_Problem statement_
Print, exactly as written, every line from the first line of the records below through the line containing "(autre nom de", and nothing further.

(Collected data)
-- Opening Marker --

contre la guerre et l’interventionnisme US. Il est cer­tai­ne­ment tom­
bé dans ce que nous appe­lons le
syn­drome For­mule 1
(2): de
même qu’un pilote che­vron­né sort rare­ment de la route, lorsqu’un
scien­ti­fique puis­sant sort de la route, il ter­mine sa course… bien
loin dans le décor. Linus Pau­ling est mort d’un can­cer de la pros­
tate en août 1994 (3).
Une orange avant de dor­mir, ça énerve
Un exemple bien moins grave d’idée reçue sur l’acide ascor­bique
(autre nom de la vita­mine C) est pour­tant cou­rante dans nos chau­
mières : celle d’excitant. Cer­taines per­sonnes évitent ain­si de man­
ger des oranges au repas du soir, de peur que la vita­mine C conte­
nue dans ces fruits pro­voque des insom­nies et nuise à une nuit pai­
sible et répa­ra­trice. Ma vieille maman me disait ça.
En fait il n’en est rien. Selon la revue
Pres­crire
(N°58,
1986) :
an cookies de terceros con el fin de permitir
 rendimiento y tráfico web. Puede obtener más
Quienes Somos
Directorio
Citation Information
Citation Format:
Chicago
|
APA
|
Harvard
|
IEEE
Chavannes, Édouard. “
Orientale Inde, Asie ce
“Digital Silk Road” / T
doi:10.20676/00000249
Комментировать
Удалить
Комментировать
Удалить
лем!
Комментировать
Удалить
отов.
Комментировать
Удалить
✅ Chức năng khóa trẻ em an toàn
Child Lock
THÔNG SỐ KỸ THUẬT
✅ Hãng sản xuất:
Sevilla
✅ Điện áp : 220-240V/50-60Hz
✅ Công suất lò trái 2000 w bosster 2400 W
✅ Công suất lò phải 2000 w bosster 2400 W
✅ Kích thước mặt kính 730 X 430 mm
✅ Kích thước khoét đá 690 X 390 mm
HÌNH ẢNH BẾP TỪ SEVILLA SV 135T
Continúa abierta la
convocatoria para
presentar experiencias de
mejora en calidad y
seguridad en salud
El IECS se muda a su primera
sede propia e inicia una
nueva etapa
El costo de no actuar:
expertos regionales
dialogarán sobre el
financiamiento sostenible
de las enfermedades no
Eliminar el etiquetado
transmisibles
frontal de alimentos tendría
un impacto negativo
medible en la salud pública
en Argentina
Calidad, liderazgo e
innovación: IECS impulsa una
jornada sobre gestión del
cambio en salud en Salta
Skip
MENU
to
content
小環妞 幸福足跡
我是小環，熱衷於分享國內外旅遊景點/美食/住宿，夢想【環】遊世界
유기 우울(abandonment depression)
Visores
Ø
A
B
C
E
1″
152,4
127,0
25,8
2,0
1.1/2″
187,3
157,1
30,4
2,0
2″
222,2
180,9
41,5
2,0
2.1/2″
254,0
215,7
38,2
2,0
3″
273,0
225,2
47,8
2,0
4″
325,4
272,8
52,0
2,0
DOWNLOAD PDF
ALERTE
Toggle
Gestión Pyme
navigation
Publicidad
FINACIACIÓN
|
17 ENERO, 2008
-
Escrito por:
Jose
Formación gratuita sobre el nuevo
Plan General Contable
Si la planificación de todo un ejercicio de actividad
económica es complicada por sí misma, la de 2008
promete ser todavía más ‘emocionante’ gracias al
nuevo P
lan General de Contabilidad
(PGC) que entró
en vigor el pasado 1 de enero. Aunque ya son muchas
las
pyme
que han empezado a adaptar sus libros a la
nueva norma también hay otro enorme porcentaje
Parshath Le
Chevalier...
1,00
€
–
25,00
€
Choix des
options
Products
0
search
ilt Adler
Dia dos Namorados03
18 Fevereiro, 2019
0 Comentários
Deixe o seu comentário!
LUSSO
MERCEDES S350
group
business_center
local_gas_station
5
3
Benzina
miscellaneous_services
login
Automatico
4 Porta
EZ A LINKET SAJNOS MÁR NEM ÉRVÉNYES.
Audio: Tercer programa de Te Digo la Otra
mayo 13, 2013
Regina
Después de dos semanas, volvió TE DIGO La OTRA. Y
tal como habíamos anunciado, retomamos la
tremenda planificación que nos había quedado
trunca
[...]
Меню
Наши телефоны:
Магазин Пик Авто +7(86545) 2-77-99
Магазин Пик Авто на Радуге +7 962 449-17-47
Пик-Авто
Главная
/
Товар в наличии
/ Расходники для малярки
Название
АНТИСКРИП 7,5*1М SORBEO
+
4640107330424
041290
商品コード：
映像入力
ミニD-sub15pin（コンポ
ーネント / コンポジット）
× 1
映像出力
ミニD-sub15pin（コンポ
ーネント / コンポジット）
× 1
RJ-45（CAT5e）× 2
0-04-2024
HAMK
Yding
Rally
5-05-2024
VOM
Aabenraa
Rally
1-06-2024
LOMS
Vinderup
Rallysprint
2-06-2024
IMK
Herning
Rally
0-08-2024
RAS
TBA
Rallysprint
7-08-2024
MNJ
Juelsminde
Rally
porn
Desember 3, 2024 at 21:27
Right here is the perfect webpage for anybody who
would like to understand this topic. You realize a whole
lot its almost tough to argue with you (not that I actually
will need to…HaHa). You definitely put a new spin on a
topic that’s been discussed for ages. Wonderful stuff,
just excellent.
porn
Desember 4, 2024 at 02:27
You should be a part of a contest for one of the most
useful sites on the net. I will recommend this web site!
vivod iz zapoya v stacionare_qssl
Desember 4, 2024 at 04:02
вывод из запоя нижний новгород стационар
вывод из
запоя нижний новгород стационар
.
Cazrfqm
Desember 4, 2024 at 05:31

-- Closing Marker --

_Written answer_
contre la guerre et l’interventionnisme US. Il est cer­tai­ne­ment tom­
bé dans ce que nous appe­lons le
syn­drome For­mule 1
(2): de
même qu’un pilote che­vron­né sort rare­ment de la route, lorsqu’un
scien­ti­fique puis­sant sort de la route, il ter­mine sa course… bien
loin dans le décor. Linus Pau­ling est mort d’un can­cer de la pros­
tate en août 1994 (3).
Une orange avant de dor­mir, ça énerve
Un exemple bien moins grave d’idée reçue sur l’acide ascor­bique
(autre nom de la vita­mine C) est pour­tant cou­rante dans nos chau­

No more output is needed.